> _Try it_
What you write must match exactly the lines from the one with "246 132 5425" through the last line of the material below.

> _Records to use_
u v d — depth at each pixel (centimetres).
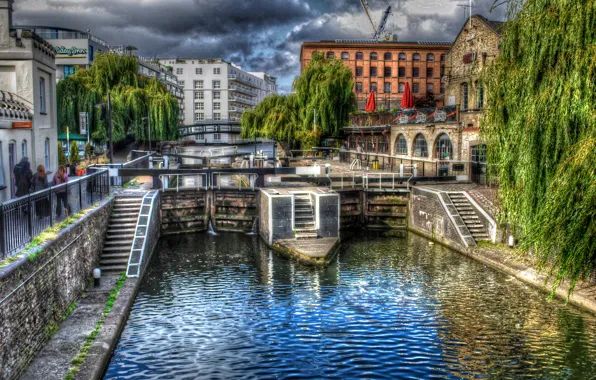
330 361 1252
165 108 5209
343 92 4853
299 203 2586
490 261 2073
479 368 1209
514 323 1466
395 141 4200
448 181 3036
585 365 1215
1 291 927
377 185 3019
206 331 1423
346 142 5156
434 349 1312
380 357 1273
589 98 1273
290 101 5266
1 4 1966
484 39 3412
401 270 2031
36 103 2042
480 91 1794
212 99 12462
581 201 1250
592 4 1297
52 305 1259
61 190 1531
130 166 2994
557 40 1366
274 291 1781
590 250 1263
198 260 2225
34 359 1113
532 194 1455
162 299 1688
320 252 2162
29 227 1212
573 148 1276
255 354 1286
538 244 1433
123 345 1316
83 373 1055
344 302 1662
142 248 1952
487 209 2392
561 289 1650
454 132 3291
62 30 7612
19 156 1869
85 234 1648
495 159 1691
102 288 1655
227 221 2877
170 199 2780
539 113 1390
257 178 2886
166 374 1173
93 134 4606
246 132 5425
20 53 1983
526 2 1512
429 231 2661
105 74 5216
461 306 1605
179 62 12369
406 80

> _Exercise solution_
246 132 5425
20 53 1983
526 2 1512
429 231 2661
105 74 5216
461 306 1605
179 62 12369
406 80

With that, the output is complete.